----- SUPPLIED ENTRIES

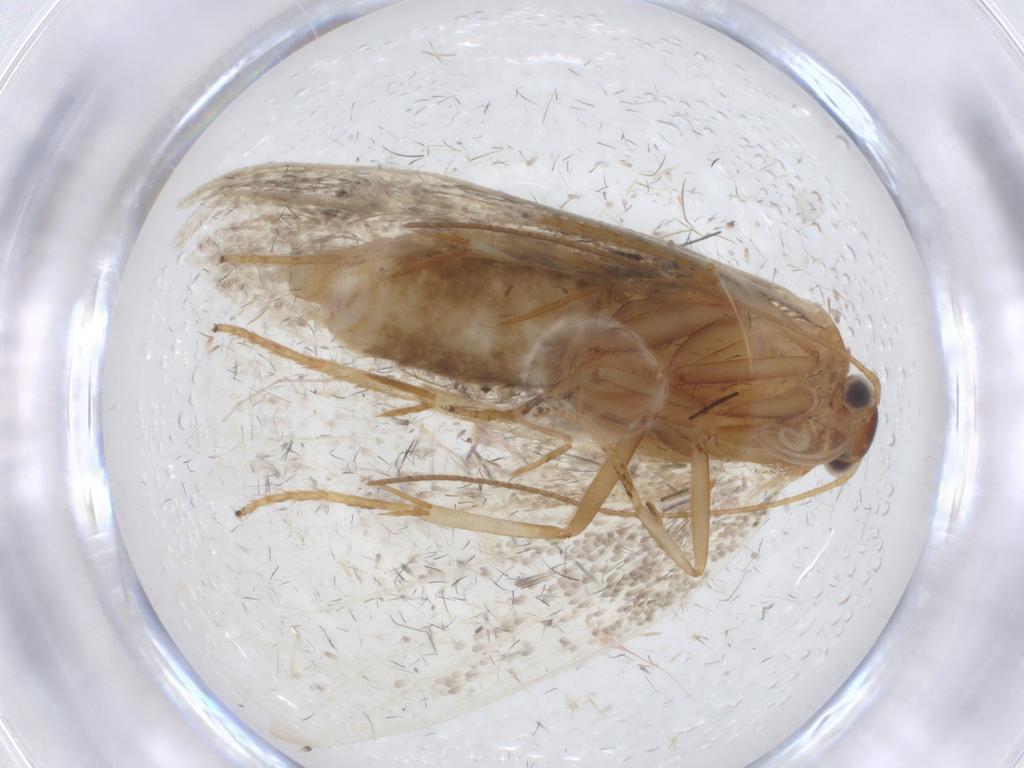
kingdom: Animalia
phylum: Arthropoda
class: Insecta
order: Lepidoptera
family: Oecophoridae
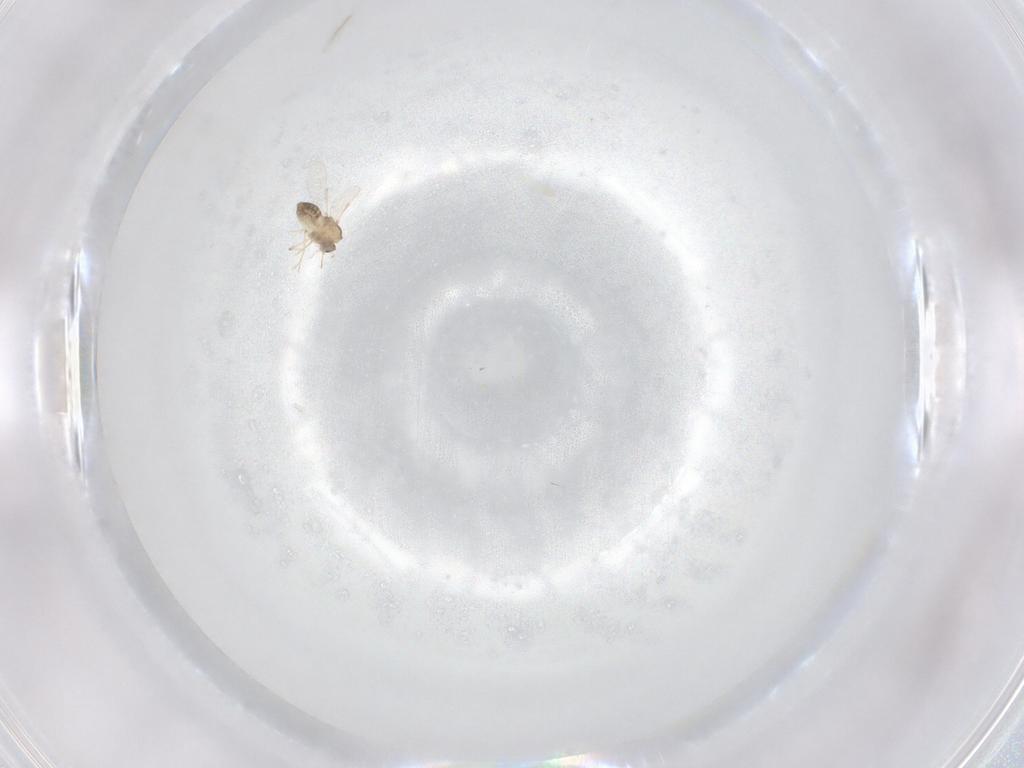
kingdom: Animalia
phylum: Arthropoda
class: Insecta
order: Diptera
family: Chironomidae
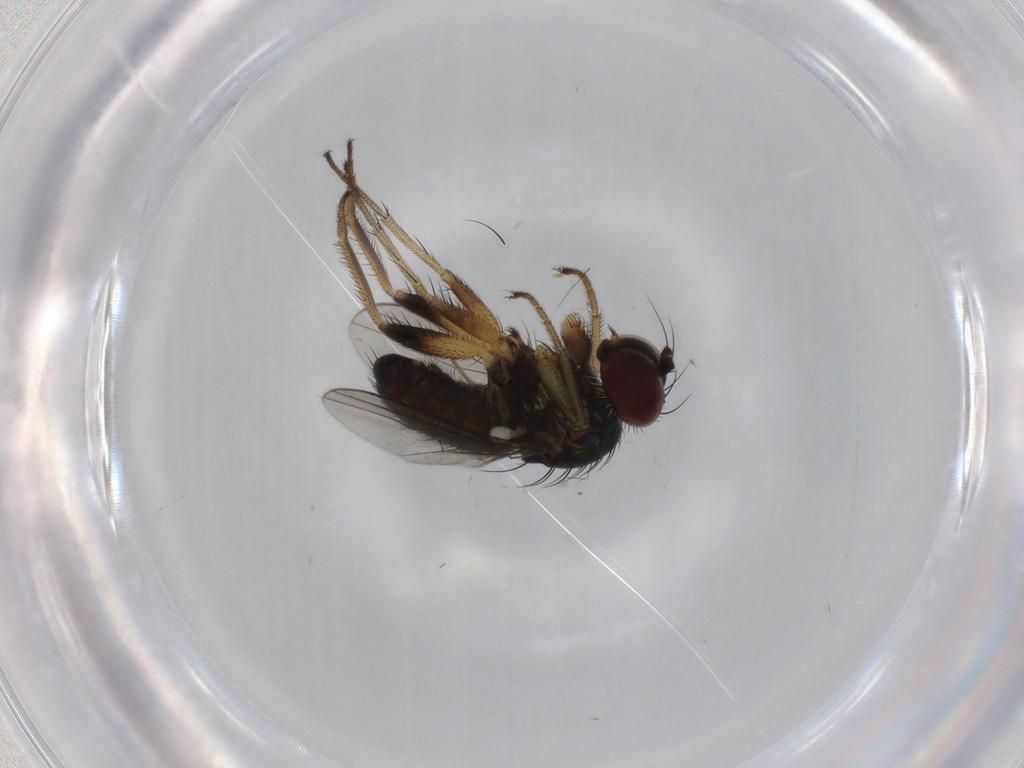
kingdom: Animalia
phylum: Arthropoda
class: Insecta
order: Diptera
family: Dolichopodidae
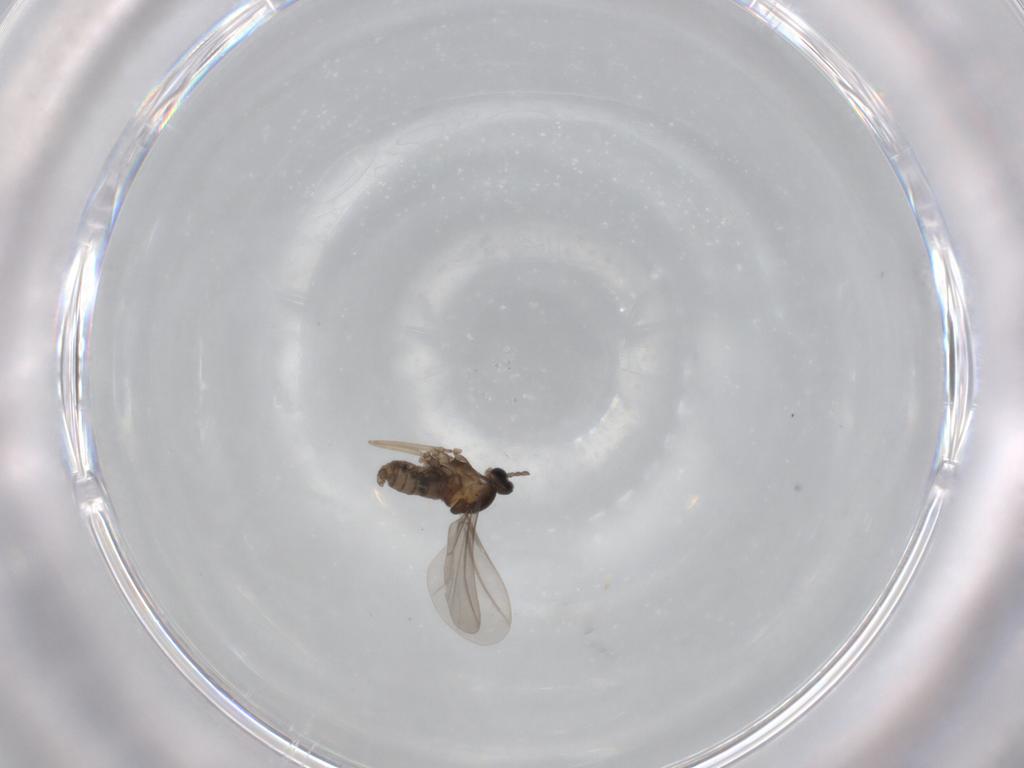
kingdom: Animalia
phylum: Arthropoda
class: Insecta
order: Diptera
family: Cecidomyiidae
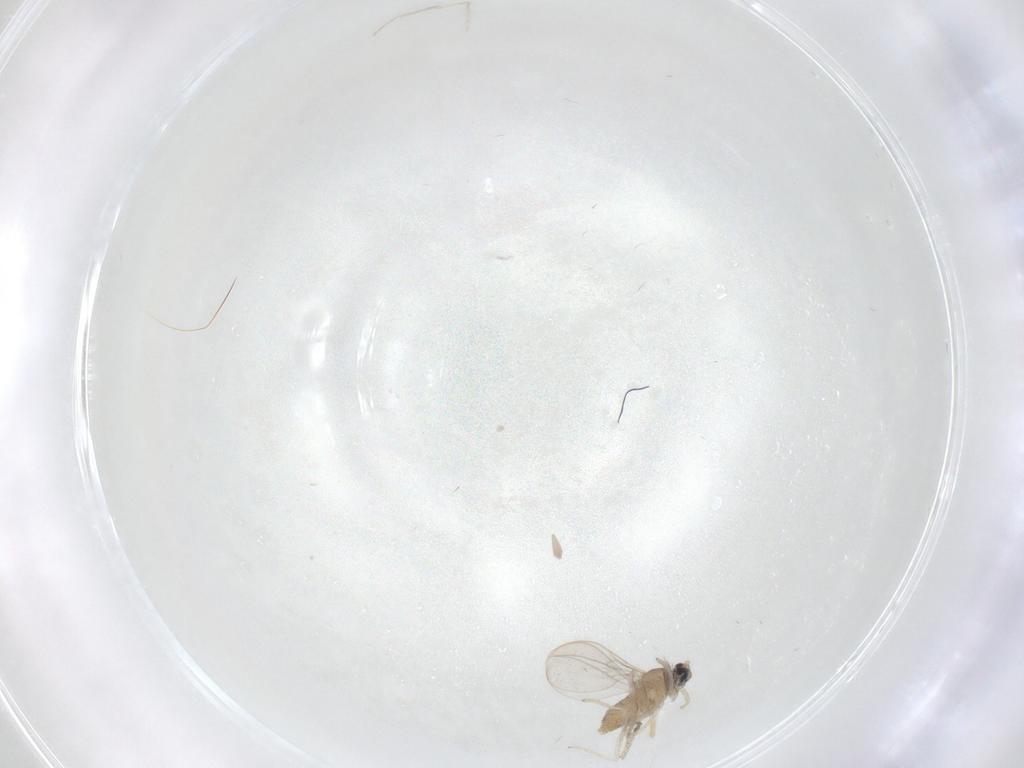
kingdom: Animalia
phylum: Arthropoda
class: Insecta
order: Diptera
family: Cecidomyiidae
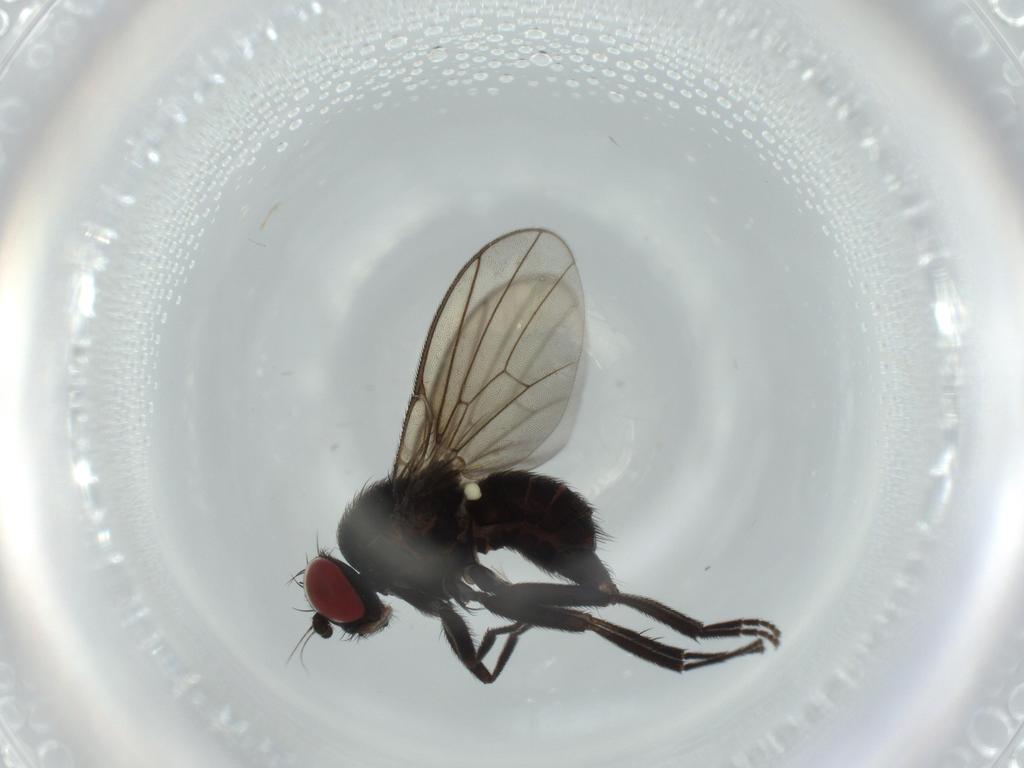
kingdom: Animalia
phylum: Arthropoda
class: Insecta
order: Diptera
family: Agromyzidae
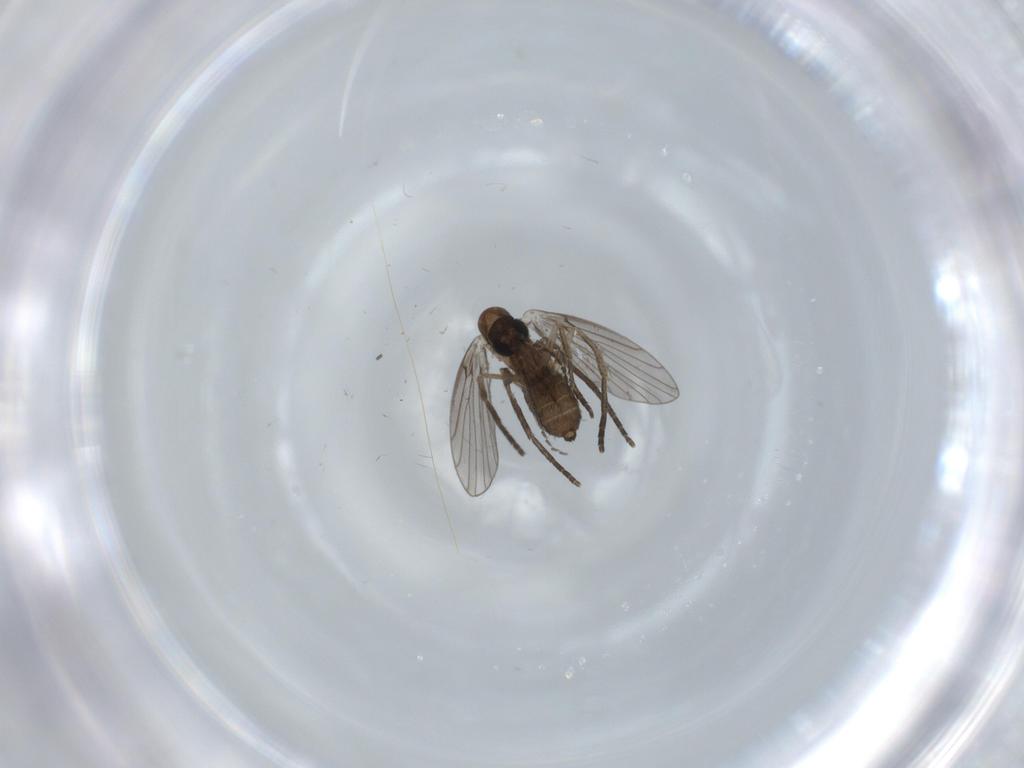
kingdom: Animalia
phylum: Arthropoda
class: Insecta
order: Diptera
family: Psychodidae
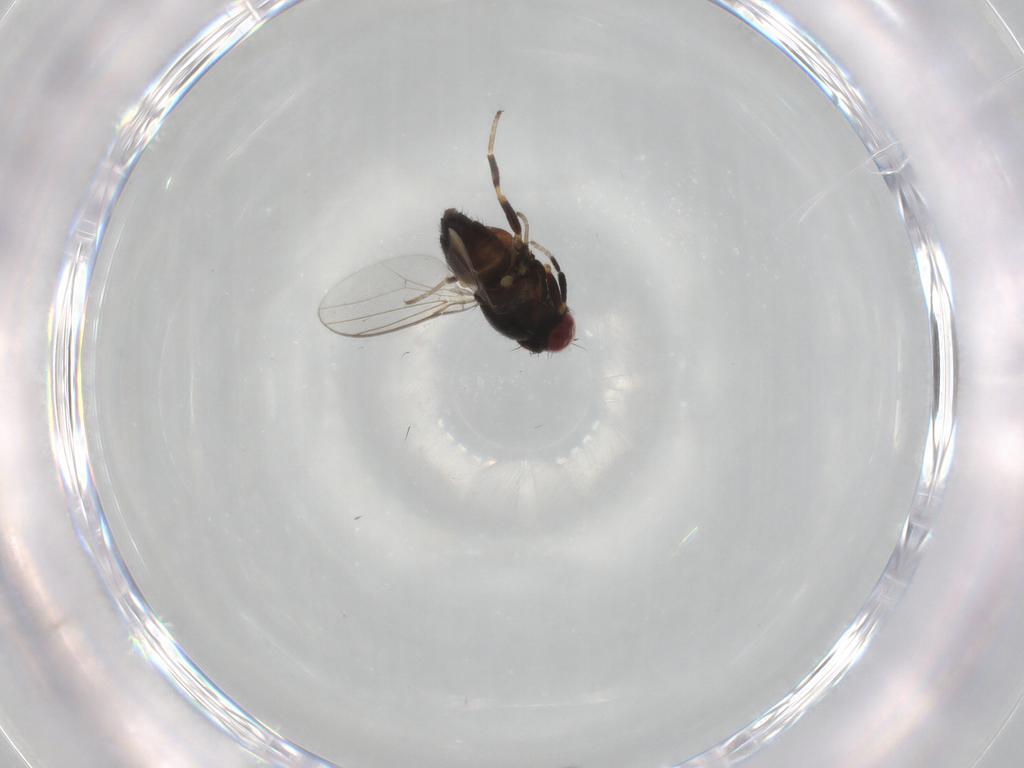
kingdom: Animalia
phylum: Arthropoda
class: Insecta
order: Diptera
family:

----------

— OBJECTIVE —
Convert the lines above into a JSON list of strings, one string per line, omitting blank lines and leaving out the pictures.

— EXERCISE SOLUTION —
[
  "kingdom: Animalia",
  "phylum: Arthropoda",
  "class: Insecta",
  "order: Lepidoptera",
  "family: Oecophoridae",
  "kingdom: Animalia",
  "phylum: Arthropoda",
  "class: Insecta",
  "order: Diptera",
  "family: Chironomidae",
  "kingdom: Animalia",
  "phylum: Arthropoda",
  "class: Insecta",
  "order: Diptera",
  "family: Dolichopodidae",
  "kingdom: Animalia",
  "phylum: Arthropoda",
  "class: Insecta",
  "order: Diptera",
  "family: Cecidomyiidae",
  "kingdom: Animalia",
  "phylum: Arthropoda",
  "class: Insecta",
  "order: Diptera",
  "family: Cecidomyiidae",
  "kingdom: Animalia",
  "phylum: Arthropoda",
  "class: Insecta",
  "order: Diptera",
  "family: Agromyzidae",
  "kingdom: Animalia",
  "phylum: Arthropoda",
  "class: Insecta",
  "order: Diptera",
  "family: Psychodidae",
  "kingdom: Animalia",
  "phylum: Arthropoda",
  "class: Insecta",
  "order: Diptera",
  "family:"
]